Subjects, methods, and results
We questioned consecutive patients attending diabetic clinics in two hospitals over four weeks, including in the study only those with a partner or close relative at home. Patients completed a questionnaire in the clinic and were given a related version for their partner to complete and return by post. Those not returning questionnaires were contacted by telephone, and if they then failed to respond they were excluded from further analysis. We defined severe hypoglycaemia as an attack resulting in coma or needing outside help. Unawareness of hypoglycaemia was defined as absent (all episodes recognised), partial (some episodes unrecognised), or complete (all episodes unrecognised). Strengths of agreement were measured by calculating the (kappa) statistic.3
We received 159 questionnaires from the partners of the 291 patients who initially participated. One hundred and thirteen patients (60 women) had type I diabetes (mean duration 16 years, mean age 43 years) and 46 (26 women) type II diabetes (mean duration 12 years, mean age 58 years). The partners comprised 56 wives, 47 husbands, 15 mothers, nine friends, and 32 other relatives. Most patients (123 out of 155) reported that they had not had any severe hypoglycaemic attacks in the previous four years; 21 reported having had one attack and eight at least four attacks in the previous year and three were experiencing one episode a month. Of those reporting no severe hypoglycaemia, 16 partners had observed a severe attack in the previous year and four reported that severe episodes had occurred over four times a year. The (kappa) statistic measured 0.48 (95% confidence interval 0.63 to 0.33). Of 152 patients who answered the section on awareness of hypoglycaemia, 21 reported partial unawareness of hypoglycaemia and 24 complete unawareness (table). Twenty partners of the 107 patients who reported normal awareness disagreed, five stating that their diabetic partners were totally unaware of hypoglycaemia and 15 that their partner was only partially aware of it. The (kappa) statistic measured 0.20 (0.32 to 0.007).

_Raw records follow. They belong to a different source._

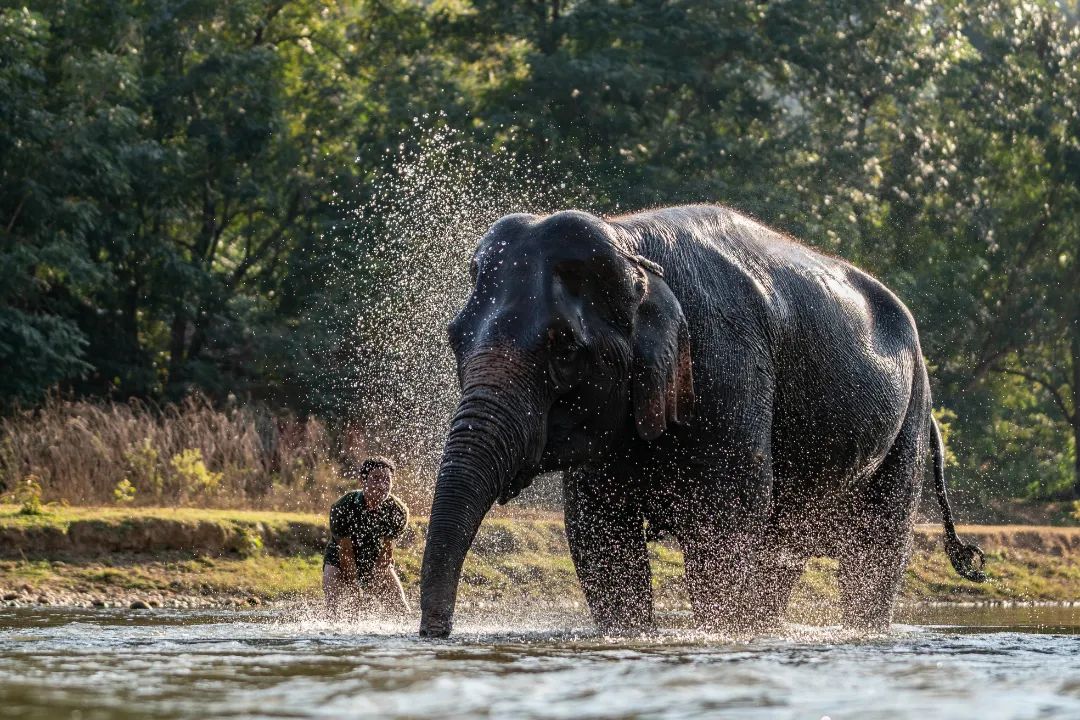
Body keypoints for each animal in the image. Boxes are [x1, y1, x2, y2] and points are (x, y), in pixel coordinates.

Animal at [414, 205, 989, 639]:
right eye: (454, 338)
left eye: (565, 349)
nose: (435, 631)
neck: (631, 243)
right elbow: (600, 537)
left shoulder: (729, 371)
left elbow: (721, 532)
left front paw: (715, 633)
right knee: (782, 556)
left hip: (910, 417)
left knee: (873, 555)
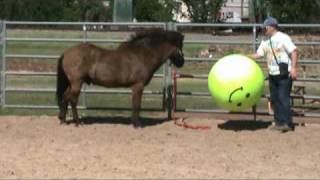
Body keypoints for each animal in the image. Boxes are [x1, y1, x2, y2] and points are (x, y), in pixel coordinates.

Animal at [56, 29, 184, 127]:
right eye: (180, 47)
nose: (182, 62)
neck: (142, 55)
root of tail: (66, 53)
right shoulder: (138, 86)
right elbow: (137, 105)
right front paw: (137, 124)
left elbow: (134, 104)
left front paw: (134, 122)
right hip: (77, 82)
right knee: (72, 100)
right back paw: (77, 122)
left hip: (72, 83)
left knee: (65, 97)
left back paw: (63, 120)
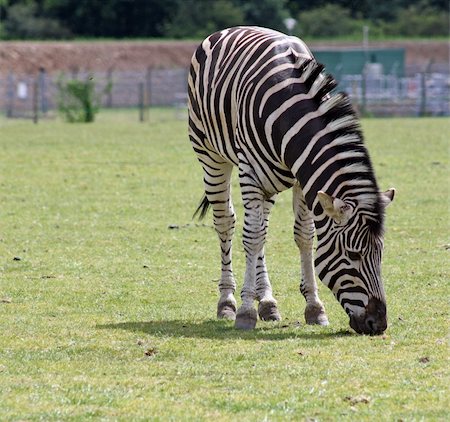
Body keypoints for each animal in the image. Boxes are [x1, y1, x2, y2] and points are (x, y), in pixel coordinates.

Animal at [187, 26, 394, 336]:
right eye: (353, 255)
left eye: (380, 254)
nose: (378, 324)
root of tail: (228, 30)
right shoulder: (250, 171)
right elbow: (252, 236)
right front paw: (245, 311)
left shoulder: (302, 178)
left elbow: (304, 236)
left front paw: (314, 308)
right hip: (211, 156)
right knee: (228, 223)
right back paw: (228, 302)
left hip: (268, 180)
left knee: (261, 228)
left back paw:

Patients with diabetes and their partners disagree about the frequency and nature of hypoglycaemic episodes. This was most obvious in the reported frequency of unawareness of hypoglycaemia, for which the (kappa) statistic of 0.2 indicates particularly poor agreement.3 The true prevalence of complete unawareness presumably lies between 3% (where both parties agreed) and 22% (the sum of estimates from patients and partners). In a few cases some patients who claimed to have almost no hypoglycaemia were thought by their relatives to be having frequent severe episodes.
Since hypoglycaemia impairs cerebral function patients are likely to be unreliable witnesses and to underestimate the frequency with which they experience hypoglycaemia. Nevertheless, the wide difference of opinion revealed by our survey casts doubt on the reliability of previous estimates of unawareness of hypoglycaemia obtained in self reported questionnaire studies. These studies have fuelled the controversy surrounding the introduction of human insulin, and perhaps the uncertainty of the data explains the wide variation in the results from different groups.4 5
Our study suggests that questioning patients alone does not provide an accurate record of clinical hypoglycaemic episodes and that patients' relatives and partners should participate in future studies of this type.